▶ **Problem to solve**
Repeat the records exactly. Leave out the pictures.
════════════════
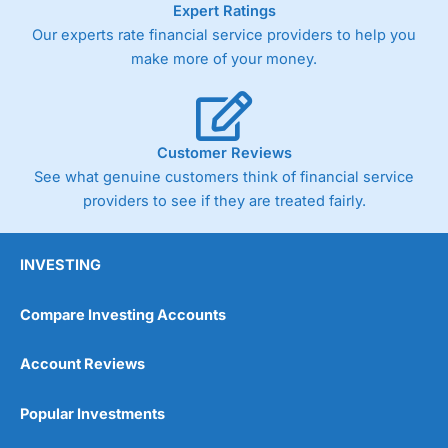
Expert Ratings
trade via two-way bid-offer prices the difference between
Our experts rate financial service providers to help you
the bid and offer representing the spread. These vary by
product and contract but in the FTSE 100 index City
make more of your money.
charges a minimum spread of 1 index point and on the
Germany 30 or Dax it charges 1.20 points. You can trade
Spread Bets on leading equity indices up to 24 hours per
day. For stock trading, spreads of 0.8% for UK and 1.8
cents per share are built into the price.
Customer Reviews
See what genuine customers think of financial service
providers to see if they are treated fairly.
INVESTING
Compare Investing Accounts
Account Reviews
Popular Investments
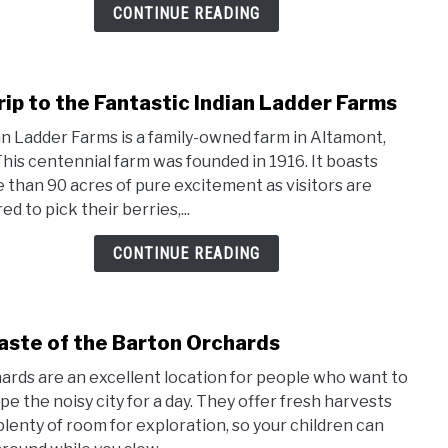
in
CONTINUE READING
New
York
Stat
rip to the Fantastic Indian Ladder Farms
link
to
an Ladder Farms is a family-owned farm in Altamont,
A
This centennial farm was founded in 1916. It boasts
Trip
 than 90 acres of pure excitement as visitors are
to
ed to pick their berries,...
the
Fanta
CONTINUE READING
India
Ladd
Farm
aste of the Barton Orchards
link
to
ards are an excellent location for people who want to
A
pe the noisy city for a day. They offer fresh harvests
Tast
plenty of room for exploration, so your children can
of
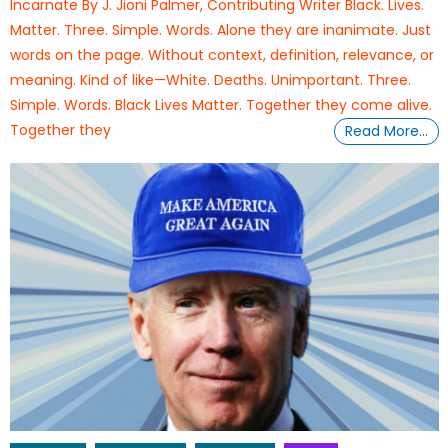
Incarnate By J. Jioni Palmer, Contributing Writer Black. Lives.
Matter. Three. Simple. Words. Alone they are inanimate. Just
words on the page. Without context, definition, relevance, or
meaning. Kind of like—White. Deaths. Unimportant. Three.
Simple. Words. Black Lives Matter. Together they come alive.
Together they
Read More…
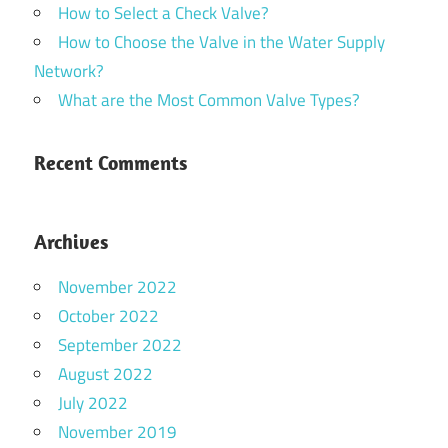
How to Select a Check Valve?
How to Choose the Valve in the Water Supply
Network?
What are the Most Common Valve Types?
Recent Comments
Archives
November 2022
October 2022
September 2022
August 2022
July 2022
November 2019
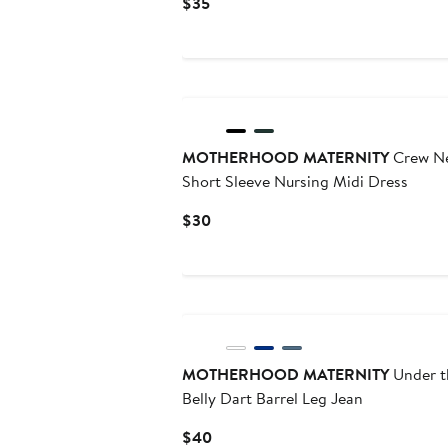
Current
$35
Price
$35
MOTHERHOOD MATERNITY
Crew N
Short Sleeve Nursing Midi Dress
Current
$30
Price
$30
MOTHERHOOD MATERNITY
Under t
Belly Dart Barrel Leg Jean
Current
$40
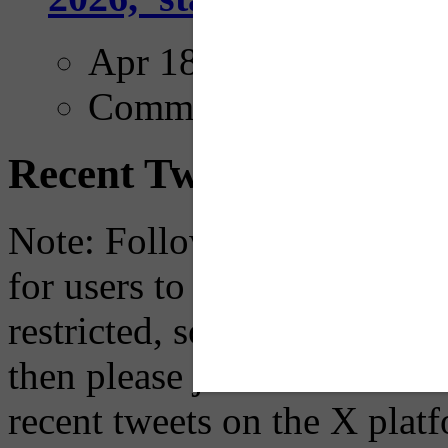
Apr 18, 2025
Comments
Recent Tweets
Note: Following a July 2023
for users to embed their fe
restricted, so if you see th
then please just click the li
recent tweets on the X plat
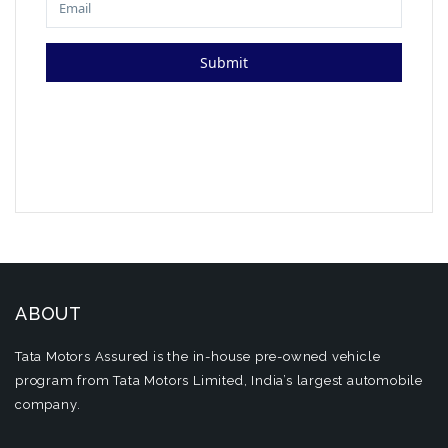
ABOUT
Tata Motors Assured is the in-house pre-owned vehicle
program from Tata Motors Limited, India’s largest automobile
company.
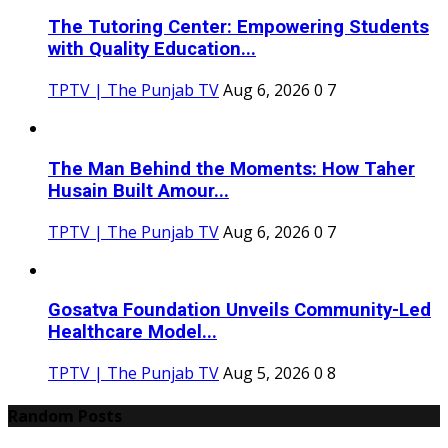
The Tutoring Center: Empowering Students
with Quality Education...
TPTV | The Punjab TV
Aug 6, 2026
0
7
The Man Behind the Moments: How Taher
Husain Built Amour...
TPTV | The Punjab TV
Aug 6, 2026
0
7
Gosatva Foundation Unveils Community-Led
Healthcare Model...
TPTV | The Punjab TV
Aug 5, 2026
0
8
Random Posts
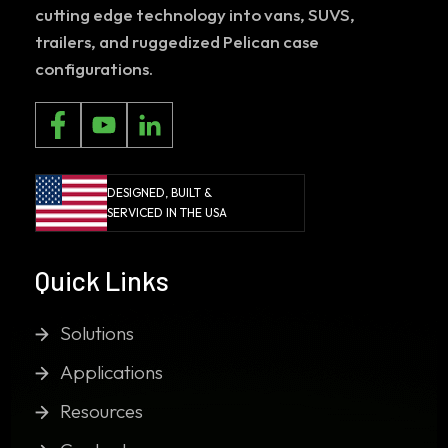
cutting edge technology into vans, SUVS,
trailers, and ruggedized Pelican case
configurations.
DESIGNED, BUILT &
SERVICED IN THE USA
Quick Links
Solutions
Applications
Resources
════════════════
▶ **Task response**
Expert Ratings
trade via two-way bid-offer prices the difference between
Our experts rate financial service providers to help you
the bid and offer representing the spread. These vary by
product and contract but in the FTSE 100 index City
make more of your money.
charges a minimum spread of 1 index point and on the
Germany 30 or Dax it charges 1.20 points. You can trade
Spread Bets on leading equity indices up to 24 hours per
day. For stock trading, spreads of 0.8% for UK and 1.8
cents per share are built into the price.
Customer Reviews
See what genuine customers think of financial service
providers to see if they are treated fairly.
INVESTING
Compare Investing Accounts
Account Reviews
Popular Investments
in
CONTINUE READING
New
York
Stat
rip to the Fantastic Indian Ladder Farms
link
to
an Ladder Farms is a family-owned farm in Altamont,
A
This centennial farm was founded in 1916. It boasts
Trip
 than 90 acres of pure excitement as visitors are
to
ed to pick their berries,...
the
Fanta
CONTINUE READING
India
Ladd
Farm
aste of the Barton Orchards
link
to
ards are an excellent location for people who want to
A
pe the noisy city for a day. They offer fresh harvests
Tast
plenty of room for exploration, so your children can
of
Incarnate By J. Jioni Palmer, Contributing Writer Black. Lives.
Matter. Three. Simple. Words. Alone they are inanimate. Just
words on the page. Without context, definition, relevance, or
meaning. Kind of like—White. Deaths. Unimportant. Three.
Simple. Words. Black Lives Matter. Together they come alive.
Together they
Read More…
How to Select a Check Valve?
How to Choose the Valve in the Water Supply
Network?
What are the Most Common Valve Types?
Recent Comments
Archives
November 2022
October 2022
September 2022
August 2022
July 2022
November 2019
Current
$35
Price
$35
MOTHERHOOD MATERNITY
Crew N
Short Sleeve Nursing Midi Dress
Current
$30
Price
$30
MOTHERHOOD MATERNITY
Under t
Belly Dart Barrel Leg Jean
Current
$40
Apr 18, 2025
Comments
Recent Tweets
Note: Following a July 2023
for users to embed their fe
restricted, so if you see th
then please just click the li
recent tweets on the X plat
ABOUT
Tata Motors Assured is the in-house pre-owned vehicle
program from Tata Motors Limited, India’s largest automobile
company.
The Tutoring Center: Empowering Students
with Quality Education...
TPTV | The Punjab TV
Aug 6, 2026
0
7
The Man Behind the Moments: How Taher
Husain Built Amour...
TPTV | The Punjab TV
Aug 6, 2026
0
7
Gosatva Foundation Unveils Community-Led
Healthcare Model...
TPTV | The Punjab TV
Aug 5, 2026
0
8
Random Posts
cutting edge technology into vans, SUVS,
trailers, and ruggedized Pelican case
configurations.
DESIGNED, BUILT &
SERVICED IN THE USA
Quick Links
Solutions
Applications
Resources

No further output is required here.